A US appeals court will consider whether chimpanzees are entitled to "legal personhood" in what experts say is the first case of its kind.
Lawyer Steven Wise, who is behind the case involving a chimp named Tommy, has spent three decades seeking to extend rights historically reserved for humans to other intelligent animals.
A mid-level state appeals court in Albany, New York will hear the case of 26-year-old Tommy, who is owned by a man and lives alone in what Mr Wise describes as a "dark, dank shed" in upstate New York.
The lawyer is seeking a ruling that Tommy has been unlawfully imprisoned and should be released to a chimp sanctuary in Florida.
A victory in the case could lead to a further expansion of rights for chimps and other higher-order animals, including elephants, dolphins, orcas and other non-human primates, Mr Wise said.
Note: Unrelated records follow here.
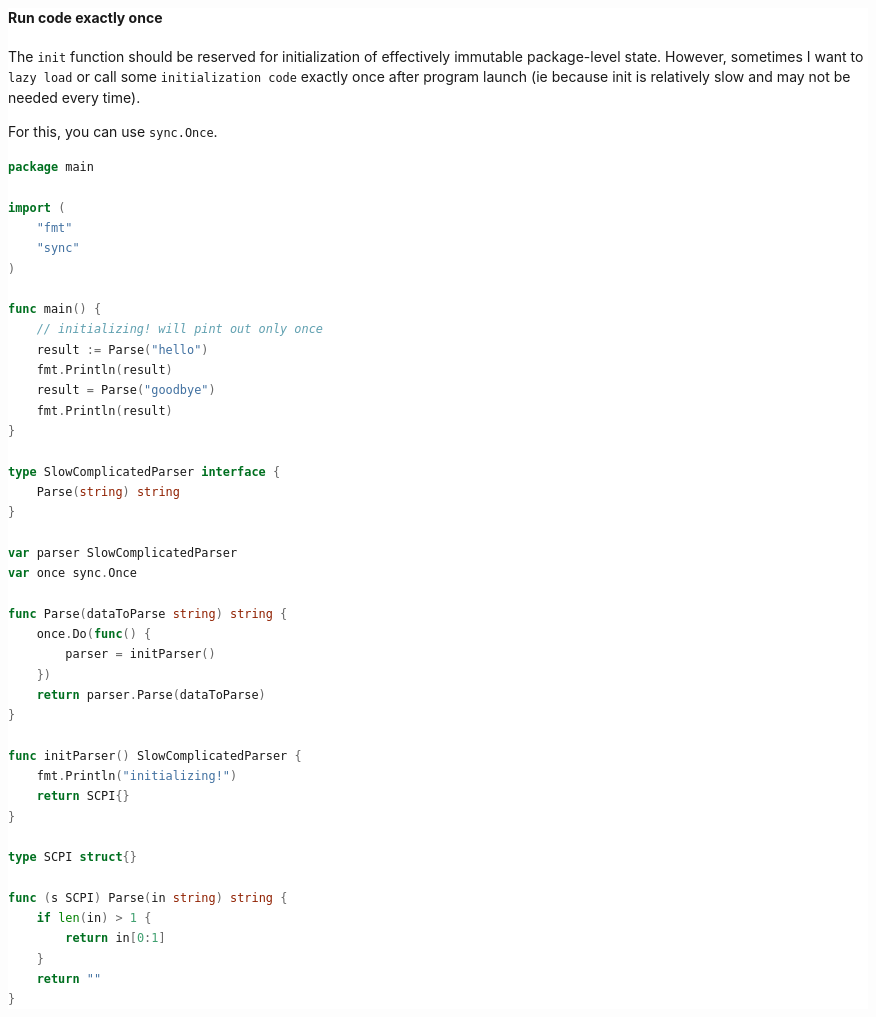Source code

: #### Run code exactly once

The `init` function should be reserved for initialization of effectively immutable package-level
state. However, sometimes I want to `lazy load` or call some `initialization code` exactly once
after program launch (ie because init is relatively slow and may not be needed every time). 

For this, you can use `sync.Once`.

```go
package main

import (
	"fmt"
	"sync"
)

func main() {
	// initializing! will pint out only once
	result := Parse("hello")
	fmt.Println(result)
	result = Parse("goodbye")
	fmt.Println(result)
}

type SlowComplicatedParser interface {
	Parse(string) string
}

var parser SlowComplicatedParser
var once sync.Once

func Parse(dataToParse string) string {
	once.Do(func() {
		parser = initParser()
	})
	return parser.Parse(dataToParse)
}

func initParser() SlowComplicatedParser {
	fmt.Println("initializing!")
	return SCPI{}
}

type SCPI struct{}

func (s SCPI) Parse(in string) string {
	if len(in) > 1 {
		return in[0:1]
	}
	return ""
}
```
"The next argument could be that Tommy also has the right to bodily integrity, so he couldn't be used in biomedical research," the Boston attorney said.
Tommy's owner, Patrick Lavery, has made the rare move of waiving his right to make an argument in the case.
Mr Lavery said when the lawsuit was filed last year that Tommy's "shed" was a state-of-the-art $150,000 (€120,000) facility, and that the chimp had been on a waiting list for a primate sanctuary for three years.
An appeals court in Rochester in December will hear a similar case from Mr Wise involving a chimp named Kiko.
State judges dismissed both cases but allowed Mr Wise to create the record necessary for an appeal.
Mr Wise is using a legal mechanism traditionally filed on behalf of people, usually jail inmates, who claim they have been unlawfully imprisoned.
Although there are hundreds of captive chimps in the US, Mr Wise said he thought Tommy and Kiko would make compelling subjects because they lived alone in conditions he said were clearly unfit for a chimp.
The attempt to secure legal rights for animals has been criticised by some prominent legal experts, including US Circuit Judge Richard Posner and New York University law professor Richard Epstein.